For Albert Williams and Geothermal Task Force leader Brian Phillips, the main purpose of the meeting was to hear all the concerns the community, land owners and residents, might raise. Williams is putting Donna Kalfatak, Efatese scientist, at the disposal of the people of Takara to hear and evaluate any further concerns as the EIA goes ahead. There is limited time for this, but all environmental questions must be raised.

The meeting learned of the sorts of drill-holes needing to be bored for testing and then the means by which sources of geothermal power will be accessed. Drilling will possibly go down to 2,000 metres.
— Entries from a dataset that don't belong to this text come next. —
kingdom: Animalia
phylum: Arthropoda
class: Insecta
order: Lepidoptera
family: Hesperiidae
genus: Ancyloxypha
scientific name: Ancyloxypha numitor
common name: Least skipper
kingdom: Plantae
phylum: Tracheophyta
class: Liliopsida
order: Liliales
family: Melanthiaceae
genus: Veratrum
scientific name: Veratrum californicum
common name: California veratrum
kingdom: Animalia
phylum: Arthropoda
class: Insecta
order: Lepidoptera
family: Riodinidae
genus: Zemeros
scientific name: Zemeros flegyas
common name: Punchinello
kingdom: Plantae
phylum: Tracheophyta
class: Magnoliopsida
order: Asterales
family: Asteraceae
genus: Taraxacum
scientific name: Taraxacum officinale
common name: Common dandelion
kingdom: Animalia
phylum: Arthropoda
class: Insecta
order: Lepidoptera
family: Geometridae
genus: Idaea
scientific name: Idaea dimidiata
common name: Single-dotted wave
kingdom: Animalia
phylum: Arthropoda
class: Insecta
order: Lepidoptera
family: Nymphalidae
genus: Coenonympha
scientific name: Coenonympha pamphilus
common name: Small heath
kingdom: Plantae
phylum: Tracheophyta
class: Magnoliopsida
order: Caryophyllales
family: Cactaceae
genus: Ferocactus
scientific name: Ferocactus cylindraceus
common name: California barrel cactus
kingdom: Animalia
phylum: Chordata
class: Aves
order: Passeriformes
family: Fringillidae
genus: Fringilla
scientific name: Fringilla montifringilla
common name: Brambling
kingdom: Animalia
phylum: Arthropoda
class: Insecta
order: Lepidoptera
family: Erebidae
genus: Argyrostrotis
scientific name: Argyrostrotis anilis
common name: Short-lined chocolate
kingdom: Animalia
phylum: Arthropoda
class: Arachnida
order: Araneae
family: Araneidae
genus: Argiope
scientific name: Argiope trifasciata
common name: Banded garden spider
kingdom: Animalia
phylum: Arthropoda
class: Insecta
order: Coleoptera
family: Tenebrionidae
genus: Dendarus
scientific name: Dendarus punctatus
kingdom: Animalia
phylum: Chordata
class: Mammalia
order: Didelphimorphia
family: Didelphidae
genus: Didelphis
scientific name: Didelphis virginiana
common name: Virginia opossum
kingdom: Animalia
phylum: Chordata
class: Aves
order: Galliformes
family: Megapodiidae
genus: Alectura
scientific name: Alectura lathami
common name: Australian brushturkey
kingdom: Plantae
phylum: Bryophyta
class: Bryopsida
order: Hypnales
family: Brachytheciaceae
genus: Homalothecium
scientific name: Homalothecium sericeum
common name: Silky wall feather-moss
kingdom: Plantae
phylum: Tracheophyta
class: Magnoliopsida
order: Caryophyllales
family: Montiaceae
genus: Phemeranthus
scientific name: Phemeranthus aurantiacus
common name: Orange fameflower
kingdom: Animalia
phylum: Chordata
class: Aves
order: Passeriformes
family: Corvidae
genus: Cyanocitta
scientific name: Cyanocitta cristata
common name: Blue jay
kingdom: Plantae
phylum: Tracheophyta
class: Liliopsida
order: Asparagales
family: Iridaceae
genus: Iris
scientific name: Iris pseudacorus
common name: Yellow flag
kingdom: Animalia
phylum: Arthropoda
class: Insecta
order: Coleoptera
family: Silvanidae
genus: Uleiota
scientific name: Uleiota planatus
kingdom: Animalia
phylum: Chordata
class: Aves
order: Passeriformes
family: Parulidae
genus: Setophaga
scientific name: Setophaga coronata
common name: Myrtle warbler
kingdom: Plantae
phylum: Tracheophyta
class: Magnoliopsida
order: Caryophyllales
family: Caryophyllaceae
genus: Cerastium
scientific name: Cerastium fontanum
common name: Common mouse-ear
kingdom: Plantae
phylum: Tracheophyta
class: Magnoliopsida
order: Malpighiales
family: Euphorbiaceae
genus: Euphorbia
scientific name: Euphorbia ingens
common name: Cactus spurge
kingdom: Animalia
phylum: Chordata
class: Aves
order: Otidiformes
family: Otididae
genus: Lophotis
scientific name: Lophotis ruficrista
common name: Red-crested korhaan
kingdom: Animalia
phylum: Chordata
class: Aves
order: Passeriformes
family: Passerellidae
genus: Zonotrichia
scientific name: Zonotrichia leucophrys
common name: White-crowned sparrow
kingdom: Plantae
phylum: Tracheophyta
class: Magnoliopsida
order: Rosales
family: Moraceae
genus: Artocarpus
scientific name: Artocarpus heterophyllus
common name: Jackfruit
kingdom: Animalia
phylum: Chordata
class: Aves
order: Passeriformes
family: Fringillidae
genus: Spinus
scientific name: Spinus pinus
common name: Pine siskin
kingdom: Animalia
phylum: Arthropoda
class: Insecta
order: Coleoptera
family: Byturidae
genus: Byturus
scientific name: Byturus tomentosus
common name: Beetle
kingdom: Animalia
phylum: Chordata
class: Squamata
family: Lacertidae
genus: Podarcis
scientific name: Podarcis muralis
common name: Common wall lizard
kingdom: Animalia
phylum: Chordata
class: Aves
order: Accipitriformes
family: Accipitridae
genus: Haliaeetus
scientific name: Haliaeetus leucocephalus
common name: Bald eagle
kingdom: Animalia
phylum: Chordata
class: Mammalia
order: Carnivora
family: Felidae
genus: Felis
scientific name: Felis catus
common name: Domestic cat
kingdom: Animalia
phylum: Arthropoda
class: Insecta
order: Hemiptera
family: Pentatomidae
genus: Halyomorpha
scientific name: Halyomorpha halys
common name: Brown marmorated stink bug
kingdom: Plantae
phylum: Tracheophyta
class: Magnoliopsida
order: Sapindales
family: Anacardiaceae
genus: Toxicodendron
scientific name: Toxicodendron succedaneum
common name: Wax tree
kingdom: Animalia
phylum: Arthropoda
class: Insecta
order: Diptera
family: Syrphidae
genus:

There was discontent expressed by some, especially as regards the signatories to the agreement which allows the environmental and social impact study to proceed. Custom ownership thereby raised its possibly disrupting character.

The EIA, to be conducted by professionals in a company called SLR, will be concerned with existing marine and land-based life - the animals and plants including natongtong - and the areas of garden land used by people for their livelihoods. Already there has been considerable study undertaken, and specialised mapping, and this will increase with the EIA, to which the government is committed.

Then it is hoped by those at Saturday's meeting that the entire population, custom owners and non, will come back to approve the EIA to enable work to begin. It can only win with the approval of the community.

Saturday's meeting at Takara was a precursor of the kind that can now be expected under the new lands legislation: the entire community was invited to be present. There was a large presence of women (nearly a quarter of the gathering). Those who disagreed with aspects of the project were present along with those who want it to proceed. Comments were invited from everyone. It was indeed a community consultation, and no ministers or politicians were present.